SET OF TASKS:
1. According to the excerpt on refactoring long procedures, how many lines of code does Import_Files_Create_Consolidated_File have?
2. List every abbreviation that appears in the excerpt on refactoring long procedures.

EXCERPT PROVIDED:
•••

When a module's code consists of a single long procedure, it is like publishing a document where there is a title (EntryPoint Sub
), no sections, and a single, really really long paragraph (the code). Sure, it's possible to read it. But, it is painful - and the reader is likely to give up if the ideas are not presented in a way that can be easily organized in the reader's head. (BTW: the 'first time reader' includes yourself when the code is set aside for a few days/weeks/months).
So, how to evaluate your code to avoid the single long paragraph in the above analogy? The simplest metric to apply is lines of code (Loc). Which, of course, only generates a new question - How many lines of code are just right? There is no perfect answer. But, if a reader has to scroll up and down frequently to see and understand the content in a function, then that function is likely too long. (BTW: after completing the "Make it Work" step, my own code always contains functions that are too long)
Import_Files_Create_Consolidated_File
has 167 lines of code...that's a lot of scrolling. Everyone's setup is different, but, when I have the VBE open, my editor pane displays around 32 lines (+/- depending on my Immediate and Locals Windows height). For lack of any better criteria, I would set out to initially get Import_Files_Create_Consolidated_File
to fit within 32 lines of code.
Despite my justifications, 32-Loc per function is an arbitrary goal (because, admittedly, one could just buy a really big monitor to avoid scrolling). The point of establishing a function Loc limit is that it naturally forces the use of helper functions to carry out specific tasks. After refactoring, Import_Files_Create_Consolidated_File
will contain function calls with names that describe the high-level tasks necessary to 'ImportFiles' and 'CreateConsolidatedFile'. Additionally, coding best practices are also naturally brought to bear during refactoring to meet this goal. Two in particular: The Single Responsibility Principle (SRP) and Don't Repeat Yourself (DRY).

•••

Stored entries
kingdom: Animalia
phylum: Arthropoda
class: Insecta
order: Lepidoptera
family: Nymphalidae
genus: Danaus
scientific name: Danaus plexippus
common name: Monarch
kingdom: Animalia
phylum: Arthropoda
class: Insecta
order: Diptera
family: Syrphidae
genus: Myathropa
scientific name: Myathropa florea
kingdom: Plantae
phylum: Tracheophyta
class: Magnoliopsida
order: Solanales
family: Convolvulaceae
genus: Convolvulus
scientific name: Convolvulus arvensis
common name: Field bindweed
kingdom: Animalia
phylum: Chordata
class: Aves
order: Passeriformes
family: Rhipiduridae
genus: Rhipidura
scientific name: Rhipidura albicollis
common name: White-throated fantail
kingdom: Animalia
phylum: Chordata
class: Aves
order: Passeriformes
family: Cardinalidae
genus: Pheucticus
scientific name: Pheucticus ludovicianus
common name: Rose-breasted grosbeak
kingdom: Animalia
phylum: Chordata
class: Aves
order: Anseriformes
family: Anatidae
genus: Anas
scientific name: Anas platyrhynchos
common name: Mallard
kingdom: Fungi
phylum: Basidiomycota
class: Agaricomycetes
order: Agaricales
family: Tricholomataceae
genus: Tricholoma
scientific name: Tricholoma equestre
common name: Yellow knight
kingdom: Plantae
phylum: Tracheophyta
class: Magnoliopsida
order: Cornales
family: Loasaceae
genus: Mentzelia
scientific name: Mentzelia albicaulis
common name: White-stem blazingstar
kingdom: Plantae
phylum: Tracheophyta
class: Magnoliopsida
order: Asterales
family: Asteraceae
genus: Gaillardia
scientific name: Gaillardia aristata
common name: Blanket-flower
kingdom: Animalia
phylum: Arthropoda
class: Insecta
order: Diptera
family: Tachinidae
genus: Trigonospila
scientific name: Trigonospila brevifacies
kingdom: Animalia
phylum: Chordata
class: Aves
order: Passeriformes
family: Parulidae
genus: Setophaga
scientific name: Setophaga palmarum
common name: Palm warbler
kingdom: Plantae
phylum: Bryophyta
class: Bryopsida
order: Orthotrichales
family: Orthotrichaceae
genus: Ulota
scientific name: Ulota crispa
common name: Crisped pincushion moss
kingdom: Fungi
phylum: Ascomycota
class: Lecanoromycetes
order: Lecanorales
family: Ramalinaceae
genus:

•••

REPLIES:
1. It has 167 lines of code.

2. BTW, Loc, VBE, SRP, DRY